Der Hunger nach Rechenleistung für Künstliche Intelligenz sprengt die Kapazitäten des britischen Stromnetzes. Allein im Vereinigten Königreich fehlen schätzungsweise 50 Gigawatt an Leistung für geplante Rechenzentren. Ceres Power will diese Lücke mit Brennstoffzellen vor Ort schließen.

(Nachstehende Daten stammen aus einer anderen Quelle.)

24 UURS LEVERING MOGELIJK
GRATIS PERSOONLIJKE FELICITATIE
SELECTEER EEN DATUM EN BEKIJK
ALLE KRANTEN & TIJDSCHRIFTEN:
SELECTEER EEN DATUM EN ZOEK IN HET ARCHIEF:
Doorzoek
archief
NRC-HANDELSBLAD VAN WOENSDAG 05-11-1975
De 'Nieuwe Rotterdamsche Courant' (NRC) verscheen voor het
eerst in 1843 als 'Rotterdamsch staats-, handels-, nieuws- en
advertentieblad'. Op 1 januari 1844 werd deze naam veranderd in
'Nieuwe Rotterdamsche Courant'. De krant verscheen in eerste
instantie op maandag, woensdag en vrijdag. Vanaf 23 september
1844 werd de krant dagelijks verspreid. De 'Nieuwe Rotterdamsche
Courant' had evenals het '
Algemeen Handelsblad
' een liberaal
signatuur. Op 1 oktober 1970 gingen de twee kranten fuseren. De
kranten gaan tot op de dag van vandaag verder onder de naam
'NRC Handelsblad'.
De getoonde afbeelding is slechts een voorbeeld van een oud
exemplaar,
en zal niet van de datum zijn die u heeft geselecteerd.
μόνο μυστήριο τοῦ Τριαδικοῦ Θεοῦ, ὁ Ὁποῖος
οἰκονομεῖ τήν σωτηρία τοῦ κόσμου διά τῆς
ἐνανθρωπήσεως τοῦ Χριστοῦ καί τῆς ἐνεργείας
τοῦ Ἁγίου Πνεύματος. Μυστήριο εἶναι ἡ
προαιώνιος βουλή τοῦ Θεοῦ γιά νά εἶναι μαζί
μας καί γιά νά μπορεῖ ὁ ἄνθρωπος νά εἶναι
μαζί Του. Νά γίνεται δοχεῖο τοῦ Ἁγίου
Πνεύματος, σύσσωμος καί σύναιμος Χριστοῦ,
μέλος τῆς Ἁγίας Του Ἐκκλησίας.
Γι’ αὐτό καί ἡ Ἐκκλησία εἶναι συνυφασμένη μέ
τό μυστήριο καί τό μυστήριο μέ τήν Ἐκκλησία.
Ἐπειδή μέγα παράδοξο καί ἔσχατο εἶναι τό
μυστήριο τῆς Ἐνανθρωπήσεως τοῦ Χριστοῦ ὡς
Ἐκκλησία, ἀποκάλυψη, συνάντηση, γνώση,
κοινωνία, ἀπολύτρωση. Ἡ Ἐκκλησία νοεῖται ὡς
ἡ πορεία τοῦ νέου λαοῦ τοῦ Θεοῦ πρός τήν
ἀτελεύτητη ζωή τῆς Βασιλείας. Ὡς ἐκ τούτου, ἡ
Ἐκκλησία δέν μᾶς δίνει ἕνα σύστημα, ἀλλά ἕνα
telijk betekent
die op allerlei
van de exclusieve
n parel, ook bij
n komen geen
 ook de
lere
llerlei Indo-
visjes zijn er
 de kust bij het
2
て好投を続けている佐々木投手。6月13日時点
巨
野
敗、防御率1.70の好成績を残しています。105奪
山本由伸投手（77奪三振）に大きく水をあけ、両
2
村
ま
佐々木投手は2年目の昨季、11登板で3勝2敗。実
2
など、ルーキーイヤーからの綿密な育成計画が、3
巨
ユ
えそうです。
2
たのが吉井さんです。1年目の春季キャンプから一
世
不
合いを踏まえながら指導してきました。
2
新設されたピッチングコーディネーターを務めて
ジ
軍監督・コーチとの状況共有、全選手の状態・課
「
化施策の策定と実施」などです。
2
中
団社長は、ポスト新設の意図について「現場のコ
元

Netzengpass als Wachstumstreiber
Lange Wartezeiten für Netzanschlüsse bremsen Tech-Giganten massiv aus. Ceres Power bietet mit seiner Festoxid-Technologie (SOFC) eine netzunabhängige Alternative. Im Vergleich zu Dieselgeneratoren arbeiten die Systeme hocheffizient und flexibel.
Die Kommerzialisierung treibt das Unternehmen über starke Partner voran. Centrica und Delta Electronics integrieren die Technik in ihre Energieplattformen. Die Systeme nutzen aktuell Erdgas, sind aber für den späteren Betrieb mit Wasserstoff ausgelegt.
Strategische Allianz für die Serie
Neu im Portfolio ist die Plattform „Ceres Endura“. Der 10,8-Kilowatt-Stack ist speziell auf die Anforderungen von industriellen Großkunden zugeschnitten. Das System erhielt kürzlich einen Innovationspreis der Branche.
Der Konzern stellt sein Geschäftsmodell konsequent auf Lizenzeinnahmen um. Erste Erlöse aus dieser Sparte flossen bereits an das Unternehmen. Partner wie Doosan Fuel Cell skalieren derzeit die Serienproduktion.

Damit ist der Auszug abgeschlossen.